Re: the food specifications, who's making "lamb meatball stew with orzo" for themselves, let alone two strangers? The list resembles a celebrity nutritionist's approved meals that you'd see in US Weekly but I have a feeling even Jessica Biel would be like, "This is too much. I'll just have a green juice."
The Twitterverse felt similarly.
This person maybe shouldn't be procreating if it's so beyond his ability to steam his own quinoa. 🤷🏻♀️
— Janie Haddad Tompkins (@janiehaddad) April 19, 2019
If they spent less time writing up ridiculous requests and arrangements, they could have prepped a weeks worth of dinners themselves.
— lauren lin (@laurenlinmurch) April 18, 2019
They’re having a baby, not both dying of cancer. Reality is hopefully going to slap these two in the face one day.
— Andrea Bachman (@BachmanAndrea) April 18, 2019
These are some white-ass millenials. I can just picture it: he has a beard & wears a knit cap; she has green hair & a nose ring and their parents just don't "get" them
— J C H (@CoastCountryCal) April 19, 2019
Naturally, there were dissenting opinions.
This is just something neighbors used to do for each other. We love to bitch about how social media is destroying the fabric of society, but here is an example of someone using it to build community and then that's wrong, too? Don't take food if you don't want to. Simple.
— Kristy Dallas Alley (@KristyDAlley) April 19, 2019
Totally agree with you. What's the big deal? A neighborhood of folks who know and care about each other is great. I love it.
— Angela Roberts (@AngelaRR56) April 19, 2019
Thank you. Reading these replies is like listening to the worst people in high school make fun of people they don’t even know. Asking for help is a sign of health, we should all do it more. And if you can help someone who needs it, great. If not, walk on by.

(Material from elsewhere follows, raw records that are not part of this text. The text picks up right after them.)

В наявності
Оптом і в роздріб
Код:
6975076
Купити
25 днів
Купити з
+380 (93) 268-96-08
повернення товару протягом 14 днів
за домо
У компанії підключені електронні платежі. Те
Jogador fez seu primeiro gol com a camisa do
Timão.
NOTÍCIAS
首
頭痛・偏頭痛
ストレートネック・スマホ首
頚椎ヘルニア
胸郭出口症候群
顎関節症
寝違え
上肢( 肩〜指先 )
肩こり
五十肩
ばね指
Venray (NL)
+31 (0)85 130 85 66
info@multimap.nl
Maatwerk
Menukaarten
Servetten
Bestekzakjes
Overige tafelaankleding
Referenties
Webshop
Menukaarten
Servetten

— Chris Wells (@ChrisWellsLives) April 19, 2019
But most people agreed the post smacked of entitlement.
Community begins with giving, not demanding/receiving. A “concerned friend” would do this for the couple, rallying their existing friends and neighbors they knew. The “beneficiary” doesn’t send out their Christmas wish list to Santa
— Bo Bromhal (@BoBromhal) April 19, 2019
Godspeed, you crazy kids! I'm rooting for you despite your grave mistake. The NextDoor post wasn't great, either.